### What needs to be done
Your answer should hold all lines of the entries that include the word "HUDDINGE".

### Excerpted data
________________________________________
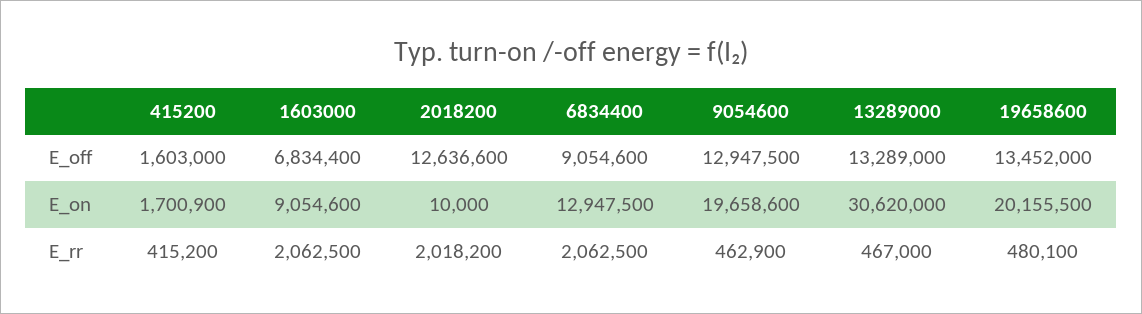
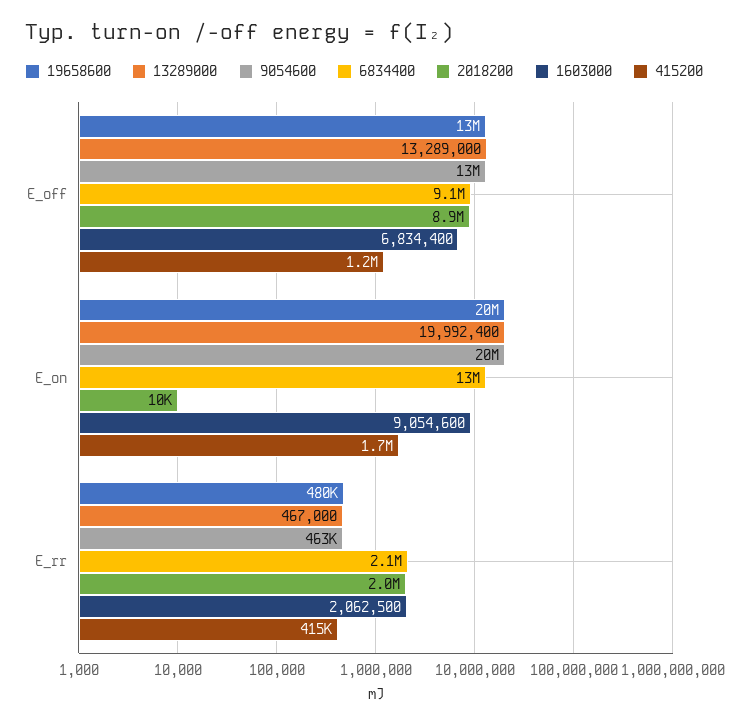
  {
    "415200": {
-     "E_off": 1603000,
+     "E_off": 1200000,
      "E_on": 1700900,
      "E_rr": 415200
    },
    "1603000": {
      "E_off": 6834400,
      "E_on": 9054600,
      "E_rr": 2062500
    },
    "2018200": {
-     "E_off": 12636600,
+     "E_off": 8900000,
      "E_on": 10000,
      "E_rr": 2018200
    },
    "6834400": {
      "E_off": 9054600,
      "E_on": 12947500,
      "E_rr": 2062500
    },
    "9054600": {
      "E_off": 12947500,
      "E_on": 19658600,
      "E_rr": 462900
    },
    "13289000": {
      "E_off": 13289000,
-     "E_on": 30620000,
+     "E_on": 19992400,
      "E_rr": 467000
    },
    "19658600": {
      "E_off": 13452000,
      "E_on": 20155500,
      "E_rr": 480100
    }
  }

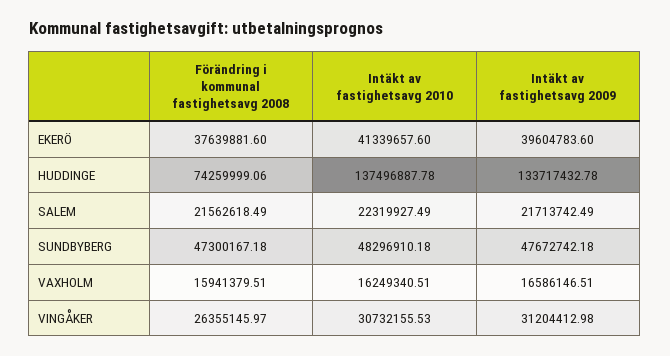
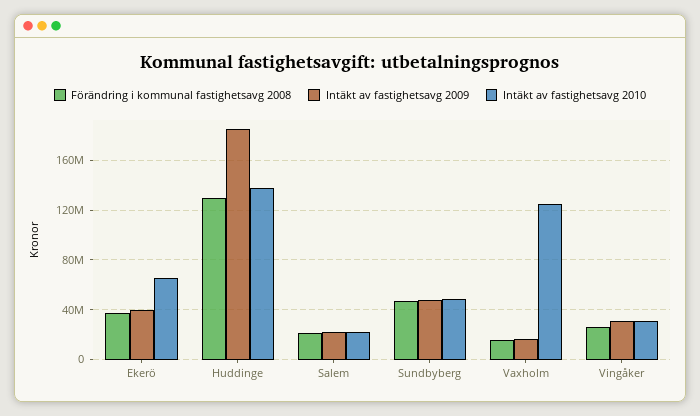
  {
    "Förändring i kommunal fastighetsavg 2008": {
      "EKERÖ": 37639881.6,
-     "HUDDINGE": 74259999.06,
+     "HUDDINGE": 130000000,
      "SALEM": 21562618.49,
      "SUNDBYBERG": 47300167.18,
      "VAXHOLM": 15941379.51,
      "VINGÅKER": 26355145.97
    },
    "Intäkt av fastighetsavg 2010": {
-     "EKERÖ": 41339657.6,
+     "EKERÖ": 65000000,
      "HUDDINGE": 137496887.78,
      "SALEM": 22319927.49,
      "SUNDBYBERG": 48296910.18,
-     "VAXHOLM": 16249340.51,
+     "VAXHOLM": 125000000,
      "VINGÅKER": 30732155.53
    },
    "Intäkt av fastighetsavg 2009": {
      "EKERÖ": 39604783.6,
-     "HUDDINGE": 133717432.78,
+     "HUDDINGE": 185000000,
      "SALEM": 21713742.49,
      "SUNDBYBERG": 47672742.18,
      "VAXHOLM": 16586146.51,
      "VINGÅKER": 31204412.98
    }
  }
________________________________________
### Task output
-     "HUDDINGE": 74259999.06,
+     "HUDDINGE": 130000000,
      "HUDDINGE": 137496887.78,
-     "HUDDINGE": 133717432.78,
+     "HUDDINGE": 185000000,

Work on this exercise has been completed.